Auch überzeugten Europäern fällt es inzwischen schwer, positive Beiträge der EU zur Lösung der aktuellen Probleme aufzulisten. Ein Versagen bei der Bewältigung der Migrationskatastrophe und eine Bruchlandung bei der Pandemie-Bekämpfung ergeben bei einer Gegenüberstellung mit unnötigen Hygiene-Vorschriften und Bräunungsstandards für Schnitzeln eine traurige Bilanz. Dafür die „Beamten in Brüssel“ zu schelten, geht am Ziel vorbei: Ein Blick auf die EU-Websites zeigt, dass viel und gründliche Arbeit geleistet wird, die kein aktuelles Problem unbehandelt lässt. Dass die Umsetzung so unbefriedigend ausfällt, liegt auch an den Mitgliedsländern, die eigene Wege gehen.
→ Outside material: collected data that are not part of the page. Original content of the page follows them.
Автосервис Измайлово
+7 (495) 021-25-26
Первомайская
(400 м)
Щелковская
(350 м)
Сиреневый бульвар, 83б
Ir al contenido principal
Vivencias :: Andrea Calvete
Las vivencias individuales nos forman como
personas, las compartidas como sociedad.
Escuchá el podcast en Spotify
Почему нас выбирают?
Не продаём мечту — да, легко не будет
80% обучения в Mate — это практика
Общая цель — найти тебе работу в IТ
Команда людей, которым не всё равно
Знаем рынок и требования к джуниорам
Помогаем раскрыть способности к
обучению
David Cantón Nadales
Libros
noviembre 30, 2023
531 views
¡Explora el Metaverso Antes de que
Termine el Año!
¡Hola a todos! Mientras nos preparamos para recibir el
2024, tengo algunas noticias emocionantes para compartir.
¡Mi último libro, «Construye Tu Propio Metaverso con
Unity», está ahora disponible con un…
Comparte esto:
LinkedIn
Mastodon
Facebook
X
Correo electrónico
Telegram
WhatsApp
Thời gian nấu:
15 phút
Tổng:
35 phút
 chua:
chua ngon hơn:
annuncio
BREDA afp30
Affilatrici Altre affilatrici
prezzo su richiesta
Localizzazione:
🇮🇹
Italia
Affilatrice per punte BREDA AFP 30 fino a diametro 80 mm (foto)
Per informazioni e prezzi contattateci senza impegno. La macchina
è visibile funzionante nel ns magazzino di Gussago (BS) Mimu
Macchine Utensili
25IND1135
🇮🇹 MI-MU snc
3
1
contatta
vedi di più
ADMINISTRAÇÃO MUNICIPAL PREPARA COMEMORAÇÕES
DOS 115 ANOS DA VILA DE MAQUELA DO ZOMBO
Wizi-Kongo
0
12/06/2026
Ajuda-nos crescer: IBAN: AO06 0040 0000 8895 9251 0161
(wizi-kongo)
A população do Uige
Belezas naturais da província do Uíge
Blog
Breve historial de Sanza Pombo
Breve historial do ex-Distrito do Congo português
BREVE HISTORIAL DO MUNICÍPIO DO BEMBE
Der nächste große Brocken, der nur gemeinsame Lösungen erlaubt, sind Maßnahmen für die „Klimawende“. Das dafür vor dem Beschluss stehende Gesetz für den Ausbau erneuerbarer Energie lässt Fehlentwicklungen befürchten, ebenso die konsequente Fortsetzung des als Irrweg erkannten Überganges zur E-Mobilität. Eine EU, die sich darin erschöpft, unrealistische Grenzwerte vorzugeben, die noch nie eingehalten werden konnten, ist wenig hilfreich.
Für 9. Mai ist eine europaweite EU-Zukunftskonferenz geplant, „ergebnisoffen“. Eine Chance, das ins Schleudern geratene „Friedensprojekt“ wieder auf eine tragfähigere Basis zu bringen? Die Hoffnung stirbt bekanntlich zuletzt.